Interested in attending this conference?

  • Early bird registrations are open now, and will close 31 January 2019.
  • Late breaking abstract submissions will open on 26 November 2018, and will close on 7 December 2018.

For more details about conference registration including cost, click here.

There will be a 1 day pre-meeting immunology course on Sunday April 7 2019, targeted at those interested in learning more about the immune system generally as well as its role in autoimmune disease.
More information:

Professor Matt BrownAbout Professor Matt Brown


Director of Genomics at Queensland University of Technology

Professor Matt Brown is a clinician-scientist who trained initially as a rheumatologist before heading into immunogenetics research, initially at the University of Oxford, then between 2005-2016 at The University of Queensland.

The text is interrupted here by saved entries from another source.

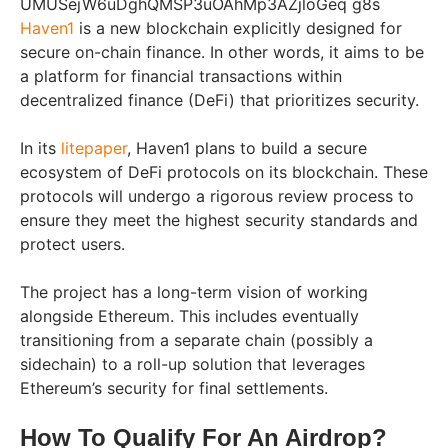
Haven1
is a new blockchain explicitly designed for
secure on-chain finance. In other words, it aims to be
a platform for financial transactions within
decentralized finance (DeFi) that prioritizes security.
In its
litepaper
, Haven1 plans to build a secure
ecosystem of DeFi protocols on its blockchain. These
protocols will undergo a rigorous review process to
ensure they meet the highest security standards and
protect users.
The project has a long-term vision of working
alongside Ethereum. This includes eventually
transitioning from a separate chain (possibly a
sidechain) to a roll-up solution that leverages
Ethereum’s security for final settlements.
How To Qualify For An Airdrop?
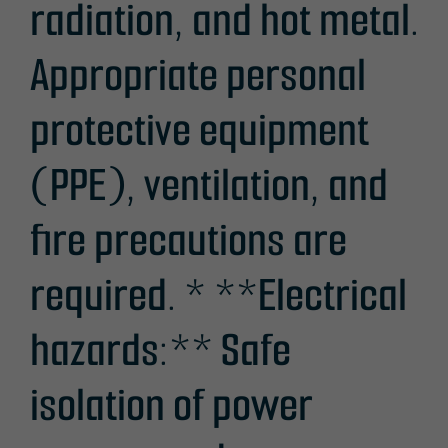
radiation, and hot metal.
Appropriate personal
protective equipment
(PPE), ventilation, and
fire precautions are
required. * **Electrical
hazards:** Safe
isolation of power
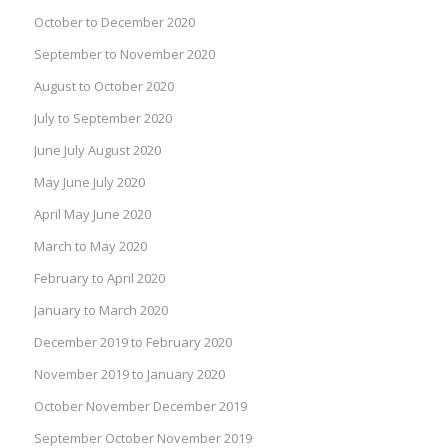
October to December 2020
September to November 2020
August to October 2020
July to September 2020
June July August 2020
May June July 2020
April May June 2020
March to May 2020
February to April 2020
January to March 2020
December 2019 to February 2020
November 2019 to January 2020
October November December 2019
September October November 2019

His particular interest is in the disease ankylosing spondylitis, where he has played a major role dissecting the genetic causes of the disease and developing new treatments for it. He is deeply interested in the translation of genomics into clinical applications, including in common and rare heritable diseases, and cancers. 

Professor Brown was Director of The University of Queensland, Diamantina Institute from 2011 until 2015. He is a Fellow of both the Australian Academy of Sciences and the Australian Academy of Health and Medical Sciences. In 2016, Professor Brown transitioned to Queensland University of Technology as Director of Genomics where he is enhancing the University’s genomics capabilities and continuing his research with many collaborations and opportunities both in Australia and internationally. In 2014, Professor Brown ranked among ‘The world’s most influential scientific minds’ by multinational media body Thomson Reuters, with his research listed in the top 1% for the number of times his work has been cited by other scientists. Professor Brown was awarded the honoured title of ‘Distinguished Professor’ in 2017 by the University for his contributions in his field. 

Research interests

Professor Brown’s areas of research include musculoskeletal disorders, functional genomics, genetic mapping, rheumatology, genetic association, bone disease, genetic screening, sequencing, functional genomics and medical genomics.

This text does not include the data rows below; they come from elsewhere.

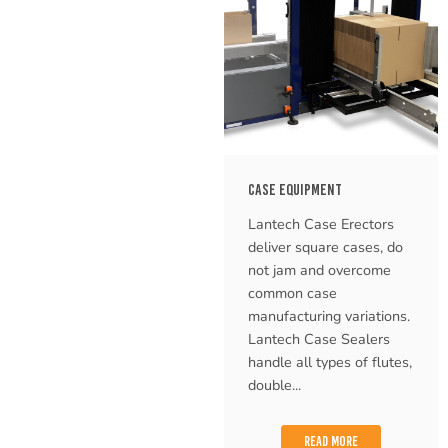
CASE EQUIPMENT
Lantech Case Erectors
deliver square cases, do
not jam and overcome
common case
manufacturing variations.
Lantech Case Sealers
handle all types of flutes,
double...
READ MORE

In particular, his research focusses on:

  • Genomics and functional genomics of ankylosing spondylitis and other rheumatic diseases.
  • Medical genomics, including the development, application and implementation of modern genomics approaches for clinical genomics and precision medicine, including cancer genomics.

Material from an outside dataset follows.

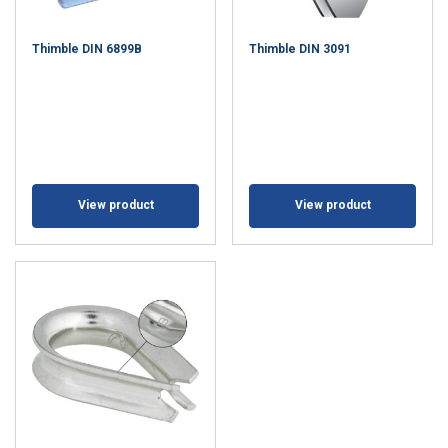
Thimble DIN 6899B
Thimble DIN 3091
View product
View product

Professor Ranjeny ThomasAbout Professor Ranjeny Thomas 


Group Leader for Dendritic Cell Biology at The University of Queensland’s Diamantina Institute 

Arthritis Queensland Chair of Rheumatology

Professor Thomas is a graduate of the University of Western Australia. She received her MBBS in 1984, and then trained in Perth as a rheumatologist. She commenced a research fellowship with Peter Lipsky at Southwestern Medical Center, University of Texas in 1990, where she first identified and characterised human circulating dendritic cell precursors. She is now Professor of Rheumatology at University of Queensland, Translational Research Institute, consultant rheumatologist at Princess Alexandra Hospital and fellow of the Australian Academy of Health and Medical Sciences.

Research Interests

Professor Thomas’s research is focussed on the study of autoimmune disease and restoration of tolerance. Through this work, she developed and tested the first rheumatoid arthritis vaccine. She has also contributed major insights into the pathogenesis of spondyloarthropathy and autoimmune diabetes, leading to the development of disease biomarkers and therapeutic strategies. 

Professor Thomas is founder and a director of the spin-off company, Dendright, which is developing vaccines to suppress autoimmune diseases.